* Short task A *
Condense the paragraph of the vmlinux post beginning "After final phase of final kernel image creation" into one shorter sentence that keeps its main facts.
* Short task B *
Retype the part of the vmlinux post between "OK I try my" and "is the choice.", inclusive, without altering anything.
* Short task C *
In the vmlinux post, what do developers usually use vmlinux as?

How vmlinux is recognized?

Mulyadi Santosa mulyadi.santosa at gmail.com
Wed May 11 16:21:12 EDT 2011


On Thu, May 12, 2011 at 03:11, Vikram Narayanan <vikram186 at gmail.com> wrote:
> Yes. I agree. But how who converts the ELF binary to raw binary so
> that the processor understands. Or how is it actually done?

OK I try my best to understand your question :)

i think I got it...you probably guessed that vmlinux created first,
then vmlinuz... AFAIK, it's the other way around...or more precisely,
not both.

After final phase of final kernel image creation, it will go into
making bootable image first. in order to do that, first it will be
compressed 1st. These days, gz is the choice.

So, it is gzipped..and the boot loading code is appended in front of
it... there, you get vmlinuz.

And vmlinux? developers usually use vmlinux as symbol file... and the
way it is created, back to the above phase, is by linking it according
to the accompanying elf linker script. Finally, ELF that contains
kernel is there.

* Raw records *
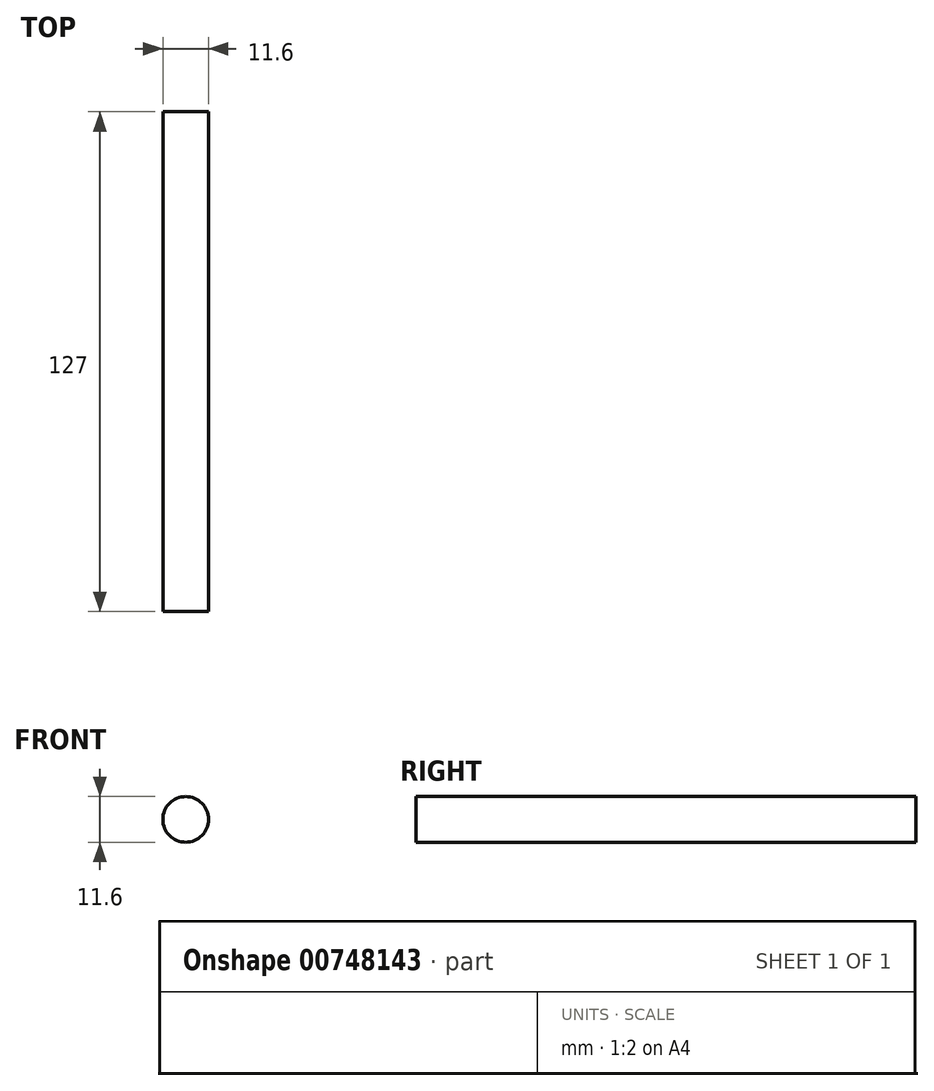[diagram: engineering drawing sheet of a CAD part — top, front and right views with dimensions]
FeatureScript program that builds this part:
--
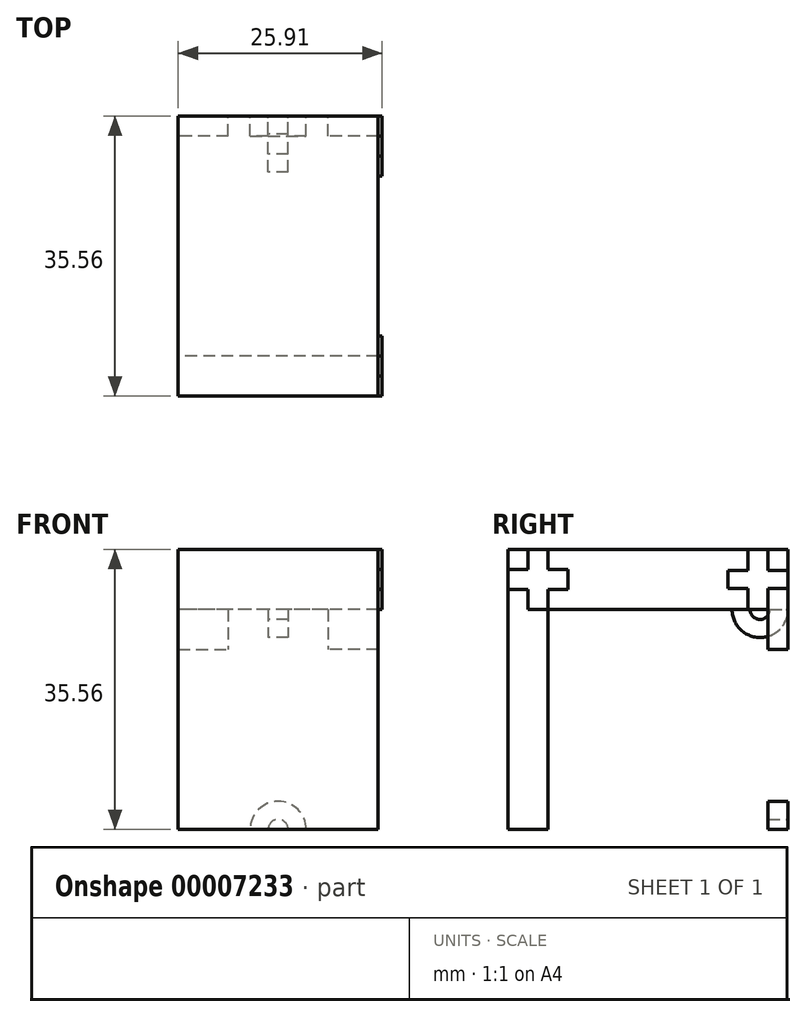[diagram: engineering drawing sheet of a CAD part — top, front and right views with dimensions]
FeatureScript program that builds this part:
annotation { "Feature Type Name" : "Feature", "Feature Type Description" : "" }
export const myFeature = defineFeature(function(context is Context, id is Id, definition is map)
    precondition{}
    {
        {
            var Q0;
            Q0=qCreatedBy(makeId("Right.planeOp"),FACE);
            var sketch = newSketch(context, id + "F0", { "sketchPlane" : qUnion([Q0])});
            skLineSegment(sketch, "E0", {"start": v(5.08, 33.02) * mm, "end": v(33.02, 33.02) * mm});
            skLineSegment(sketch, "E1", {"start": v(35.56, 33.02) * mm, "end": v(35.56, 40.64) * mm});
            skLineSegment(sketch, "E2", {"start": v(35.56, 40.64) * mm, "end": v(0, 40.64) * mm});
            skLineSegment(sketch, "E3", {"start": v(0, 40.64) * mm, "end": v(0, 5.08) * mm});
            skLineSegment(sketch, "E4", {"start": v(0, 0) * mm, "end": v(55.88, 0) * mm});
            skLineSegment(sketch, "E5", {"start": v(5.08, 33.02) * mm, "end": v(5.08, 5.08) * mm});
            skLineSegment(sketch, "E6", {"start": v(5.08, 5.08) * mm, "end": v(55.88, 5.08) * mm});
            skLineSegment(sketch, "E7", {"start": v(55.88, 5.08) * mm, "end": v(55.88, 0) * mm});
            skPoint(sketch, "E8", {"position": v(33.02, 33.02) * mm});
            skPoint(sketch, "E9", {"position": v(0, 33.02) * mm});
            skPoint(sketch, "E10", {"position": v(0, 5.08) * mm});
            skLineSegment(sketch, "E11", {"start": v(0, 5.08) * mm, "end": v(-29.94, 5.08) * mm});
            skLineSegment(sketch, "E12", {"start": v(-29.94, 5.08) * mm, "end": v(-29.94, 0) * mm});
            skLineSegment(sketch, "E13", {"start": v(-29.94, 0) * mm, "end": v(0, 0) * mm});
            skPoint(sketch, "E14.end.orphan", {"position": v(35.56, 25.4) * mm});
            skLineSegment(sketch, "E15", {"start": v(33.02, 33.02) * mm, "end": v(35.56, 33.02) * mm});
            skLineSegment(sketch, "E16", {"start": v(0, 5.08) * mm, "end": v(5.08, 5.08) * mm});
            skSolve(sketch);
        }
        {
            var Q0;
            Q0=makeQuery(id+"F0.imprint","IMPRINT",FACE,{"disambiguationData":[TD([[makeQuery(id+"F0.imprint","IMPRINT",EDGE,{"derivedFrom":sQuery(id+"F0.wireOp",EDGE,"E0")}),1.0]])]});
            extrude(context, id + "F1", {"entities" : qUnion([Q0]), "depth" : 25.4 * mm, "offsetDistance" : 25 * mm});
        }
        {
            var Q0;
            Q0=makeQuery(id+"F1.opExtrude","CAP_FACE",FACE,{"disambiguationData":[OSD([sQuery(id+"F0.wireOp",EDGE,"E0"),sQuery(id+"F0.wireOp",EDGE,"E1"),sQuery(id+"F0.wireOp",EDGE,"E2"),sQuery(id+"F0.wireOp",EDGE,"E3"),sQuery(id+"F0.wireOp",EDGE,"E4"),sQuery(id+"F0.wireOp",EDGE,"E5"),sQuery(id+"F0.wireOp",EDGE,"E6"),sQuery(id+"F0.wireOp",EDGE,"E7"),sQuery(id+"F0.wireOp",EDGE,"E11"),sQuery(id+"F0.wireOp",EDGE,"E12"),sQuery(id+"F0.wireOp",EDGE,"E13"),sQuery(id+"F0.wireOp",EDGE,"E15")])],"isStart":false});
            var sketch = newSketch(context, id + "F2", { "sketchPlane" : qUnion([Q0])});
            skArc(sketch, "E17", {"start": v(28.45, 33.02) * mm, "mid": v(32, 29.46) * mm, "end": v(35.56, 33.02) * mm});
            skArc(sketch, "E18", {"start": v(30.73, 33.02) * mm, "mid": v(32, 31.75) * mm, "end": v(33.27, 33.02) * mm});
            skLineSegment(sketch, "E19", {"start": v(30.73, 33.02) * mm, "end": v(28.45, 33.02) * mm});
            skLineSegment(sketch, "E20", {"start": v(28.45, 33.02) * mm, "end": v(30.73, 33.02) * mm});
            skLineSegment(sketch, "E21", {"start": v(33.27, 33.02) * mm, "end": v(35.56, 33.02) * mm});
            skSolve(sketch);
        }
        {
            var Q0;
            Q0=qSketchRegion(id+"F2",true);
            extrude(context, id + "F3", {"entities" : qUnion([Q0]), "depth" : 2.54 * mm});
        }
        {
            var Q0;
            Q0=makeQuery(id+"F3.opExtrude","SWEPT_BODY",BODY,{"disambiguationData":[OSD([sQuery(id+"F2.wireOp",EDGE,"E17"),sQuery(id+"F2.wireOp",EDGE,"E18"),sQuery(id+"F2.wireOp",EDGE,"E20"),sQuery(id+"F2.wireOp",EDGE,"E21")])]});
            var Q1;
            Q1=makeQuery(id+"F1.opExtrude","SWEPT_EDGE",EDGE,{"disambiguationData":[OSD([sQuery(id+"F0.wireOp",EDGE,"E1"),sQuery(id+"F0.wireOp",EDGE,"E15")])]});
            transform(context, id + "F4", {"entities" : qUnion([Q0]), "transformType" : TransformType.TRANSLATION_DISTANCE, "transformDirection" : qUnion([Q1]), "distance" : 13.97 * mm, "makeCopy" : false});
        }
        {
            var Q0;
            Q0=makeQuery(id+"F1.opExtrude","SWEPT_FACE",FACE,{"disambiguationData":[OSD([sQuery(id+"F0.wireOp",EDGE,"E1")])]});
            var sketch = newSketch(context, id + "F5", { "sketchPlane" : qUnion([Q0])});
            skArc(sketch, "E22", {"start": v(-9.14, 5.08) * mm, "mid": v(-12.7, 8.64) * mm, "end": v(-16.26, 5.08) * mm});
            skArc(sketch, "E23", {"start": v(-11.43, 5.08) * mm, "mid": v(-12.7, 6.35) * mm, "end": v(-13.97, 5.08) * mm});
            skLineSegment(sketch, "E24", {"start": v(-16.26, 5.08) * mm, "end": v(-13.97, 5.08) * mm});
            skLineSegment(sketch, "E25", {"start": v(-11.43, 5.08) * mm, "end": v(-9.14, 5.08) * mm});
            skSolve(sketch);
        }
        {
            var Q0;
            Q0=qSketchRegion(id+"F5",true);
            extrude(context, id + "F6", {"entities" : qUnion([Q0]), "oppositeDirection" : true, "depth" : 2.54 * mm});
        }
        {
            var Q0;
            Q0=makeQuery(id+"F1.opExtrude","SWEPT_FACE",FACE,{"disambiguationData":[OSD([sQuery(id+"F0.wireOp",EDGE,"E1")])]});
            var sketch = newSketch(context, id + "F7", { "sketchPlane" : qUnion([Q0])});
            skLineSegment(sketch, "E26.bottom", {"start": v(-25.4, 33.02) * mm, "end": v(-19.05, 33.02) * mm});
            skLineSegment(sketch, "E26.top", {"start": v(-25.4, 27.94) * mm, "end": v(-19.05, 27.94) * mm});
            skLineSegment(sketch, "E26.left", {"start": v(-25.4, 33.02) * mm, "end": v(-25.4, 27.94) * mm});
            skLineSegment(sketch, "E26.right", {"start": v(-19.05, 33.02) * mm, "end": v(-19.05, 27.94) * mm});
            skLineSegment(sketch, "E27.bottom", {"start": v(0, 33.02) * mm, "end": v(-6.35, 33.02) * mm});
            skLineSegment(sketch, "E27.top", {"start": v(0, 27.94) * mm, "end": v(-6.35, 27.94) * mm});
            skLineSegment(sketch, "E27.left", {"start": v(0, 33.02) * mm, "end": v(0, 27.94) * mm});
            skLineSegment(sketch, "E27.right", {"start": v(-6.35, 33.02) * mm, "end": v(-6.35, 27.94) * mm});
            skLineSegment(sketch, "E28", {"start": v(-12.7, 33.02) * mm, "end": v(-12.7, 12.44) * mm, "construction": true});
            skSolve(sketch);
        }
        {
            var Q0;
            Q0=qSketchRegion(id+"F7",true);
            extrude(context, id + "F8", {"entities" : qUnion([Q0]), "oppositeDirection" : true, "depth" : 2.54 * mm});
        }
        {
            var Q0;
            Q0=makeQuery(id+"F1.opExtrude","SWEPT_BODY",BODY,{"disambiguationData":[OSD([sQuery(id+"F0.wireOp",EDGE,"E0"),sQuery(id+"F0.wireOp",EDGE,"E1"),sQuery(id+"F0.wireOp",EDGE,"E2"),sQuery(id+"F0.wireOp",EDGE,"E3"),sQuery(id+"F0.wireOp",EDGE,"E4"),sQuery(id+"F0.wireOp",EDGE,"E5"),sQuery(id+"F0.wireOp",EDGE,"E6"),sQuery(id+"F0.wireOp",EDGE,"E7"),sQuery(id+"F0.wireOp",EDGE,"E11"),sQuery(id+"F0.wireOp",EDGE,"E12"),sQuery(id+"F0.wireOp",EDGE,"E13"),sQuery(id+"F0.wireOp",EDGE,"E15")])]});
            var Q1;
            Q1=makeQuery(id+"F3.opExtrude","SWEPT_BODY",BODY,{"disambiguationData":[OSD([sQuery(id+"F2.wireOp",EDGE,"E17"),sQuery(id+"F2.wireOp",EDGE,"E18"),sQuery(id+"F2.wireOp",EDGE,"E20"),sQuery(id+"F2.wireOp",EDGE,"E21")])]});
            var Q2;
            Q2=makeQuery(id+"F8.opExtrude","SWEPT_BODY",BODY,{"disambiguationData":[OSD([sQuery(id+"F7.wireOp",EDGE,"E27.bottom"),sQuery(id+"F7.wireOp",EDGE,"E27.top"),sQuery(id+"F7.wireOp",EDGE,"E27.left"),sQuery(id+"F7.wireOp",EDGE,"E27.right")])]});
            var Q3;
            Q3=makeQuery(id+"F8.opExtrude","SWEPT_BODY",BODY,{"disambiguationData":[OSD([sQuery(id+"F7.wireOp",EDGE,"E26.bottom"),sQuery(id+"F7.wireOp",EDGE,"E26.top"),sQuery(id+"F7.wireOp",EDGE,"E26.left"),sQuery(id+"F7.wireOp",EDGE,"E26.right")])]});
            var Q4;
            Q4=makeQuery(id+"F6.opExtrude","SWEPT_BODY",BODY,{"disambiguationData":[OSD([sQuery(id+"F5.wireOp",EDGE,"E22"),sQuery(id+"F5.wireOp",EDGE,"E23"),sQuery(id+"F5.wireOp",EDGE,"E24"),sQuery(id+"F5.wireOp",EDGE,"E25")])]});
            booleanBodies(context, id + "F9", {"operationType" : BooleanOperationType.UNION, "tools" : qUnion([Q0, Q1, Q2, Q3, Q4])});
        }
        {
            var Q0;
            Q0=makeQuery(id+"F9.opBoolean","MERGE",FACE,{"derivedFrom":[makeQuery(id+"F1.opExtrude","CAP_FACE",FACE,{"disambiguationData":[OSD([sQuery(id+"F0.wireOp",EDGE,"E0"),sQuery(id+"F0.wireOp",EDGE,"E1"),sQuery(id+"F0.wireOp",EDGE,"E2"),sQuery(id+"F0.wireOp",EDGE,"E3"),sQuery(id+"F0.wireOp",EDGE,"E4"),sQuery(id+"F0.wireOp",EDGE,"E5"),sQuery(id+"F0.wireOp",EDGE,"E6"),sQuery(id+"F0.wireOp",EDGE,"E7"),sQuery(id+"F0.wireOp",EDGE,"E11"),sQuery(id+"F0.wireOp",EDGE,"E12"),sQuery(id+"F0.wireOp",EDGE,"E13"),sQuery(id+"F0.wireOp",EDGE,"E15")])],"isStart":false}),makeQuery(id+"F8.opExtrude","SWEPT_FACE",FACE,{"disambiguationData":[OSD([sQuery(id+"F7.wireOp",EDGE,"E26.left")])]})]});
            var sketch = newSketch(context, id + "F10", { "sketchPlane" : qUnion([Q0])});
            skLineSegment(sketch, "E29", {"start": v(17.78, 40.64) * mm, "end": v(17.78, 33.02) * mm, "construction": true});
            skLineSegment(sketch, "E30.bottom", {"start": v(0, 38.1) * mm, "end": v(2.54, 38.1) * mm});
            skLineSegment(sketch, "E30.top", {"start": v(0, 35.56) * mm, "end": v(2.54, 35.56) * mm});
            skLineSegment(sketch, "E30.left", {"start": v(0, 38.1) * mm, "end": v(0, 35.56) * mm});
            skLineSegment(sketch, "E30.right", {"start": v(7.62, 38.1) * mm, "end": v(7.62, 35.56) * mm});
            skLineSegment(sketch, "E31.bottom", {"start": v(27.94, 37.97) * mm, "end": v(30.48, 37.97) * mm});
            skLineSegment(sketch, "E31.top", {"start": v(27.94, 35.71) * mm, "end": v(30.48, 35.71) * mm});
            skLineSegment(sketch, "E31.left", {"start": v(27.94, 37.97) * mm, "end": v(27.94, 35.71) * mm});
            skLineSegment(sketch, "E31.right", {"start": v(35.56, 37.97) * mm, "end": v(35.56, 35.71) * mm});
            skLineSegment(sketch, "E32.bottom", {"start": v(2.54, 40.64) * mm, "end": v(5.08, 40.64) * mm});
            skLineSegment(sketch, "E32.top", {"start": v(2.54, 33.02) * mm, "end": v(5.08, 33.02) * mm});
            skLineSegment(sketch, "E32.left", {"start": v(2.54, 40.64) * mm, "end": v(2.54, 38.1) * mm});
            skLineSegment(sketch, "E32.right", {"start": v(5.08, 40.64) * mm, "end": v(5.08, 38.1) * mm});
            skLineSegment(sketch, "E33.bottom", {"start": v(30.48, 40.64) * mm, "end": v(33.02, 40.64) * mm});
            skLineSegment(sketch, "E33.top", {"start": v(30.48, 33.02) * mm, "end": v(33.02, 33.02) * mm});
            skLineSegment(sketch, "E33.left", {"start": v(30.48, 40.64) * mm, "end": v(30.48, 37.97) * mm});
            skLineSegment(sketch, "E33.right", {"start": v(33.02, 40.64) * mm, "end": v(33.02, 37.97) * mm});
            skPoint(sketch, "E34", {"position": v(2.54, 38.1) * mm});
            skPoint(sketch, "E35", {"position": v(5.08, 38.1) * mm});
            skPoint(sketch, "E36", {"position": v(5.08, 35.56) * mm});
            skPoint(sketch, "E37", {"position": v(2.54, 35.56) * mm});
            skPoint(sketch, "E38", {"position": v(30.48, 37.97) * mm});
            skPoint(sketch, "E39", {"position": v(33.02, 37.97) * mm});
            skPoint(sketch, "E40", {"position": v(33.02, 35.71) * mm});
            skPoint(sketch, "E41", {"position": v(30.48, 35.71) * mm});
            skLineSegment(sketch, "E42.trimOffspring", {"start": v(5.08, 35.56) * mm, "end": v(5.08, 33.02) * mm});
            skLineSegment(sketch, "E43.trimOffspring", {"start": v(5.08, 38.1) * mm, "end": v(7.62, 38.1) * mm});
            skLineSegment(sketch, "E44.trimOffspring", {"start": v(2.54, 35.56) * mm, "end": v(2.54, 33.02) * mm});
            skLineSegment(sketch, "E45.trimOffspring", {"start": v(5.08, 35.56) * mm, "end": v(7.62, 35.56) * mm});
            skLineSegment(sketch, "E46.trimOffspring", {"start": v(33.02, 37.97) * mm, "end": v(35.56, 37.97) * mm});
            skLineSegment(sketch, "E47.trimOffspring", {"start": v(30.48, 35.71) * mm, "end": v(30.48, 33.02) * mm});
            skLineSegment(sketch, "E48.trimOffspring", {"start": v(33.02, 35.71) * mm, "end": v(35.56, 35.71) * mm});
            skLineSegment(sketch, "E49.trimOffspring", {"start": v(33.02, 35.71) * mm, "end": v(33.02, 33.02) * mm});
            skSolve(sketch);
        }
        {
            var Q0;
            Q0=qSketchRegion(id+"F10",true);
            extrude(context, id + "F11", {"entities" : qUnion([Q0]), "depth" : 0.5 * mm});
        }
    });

* Written reply A *
Once the final kernel image is built, it is made into a bootable image by first compressing it, currently most often with gz.

* Written reply B *
OK I try my best to understand your question :)

i think I got it...you probably guessed that vmlinux created first,
then vmlinuz... AFAIK, it's the other way around...or more precisely,
not both.

After final phase of final kernel image creation, it will go into
making bootable image first. in order to do that, first it will be
compressed 1st. These days, gz is the choice.

* Written reply C *
They usually use it as a symbol file.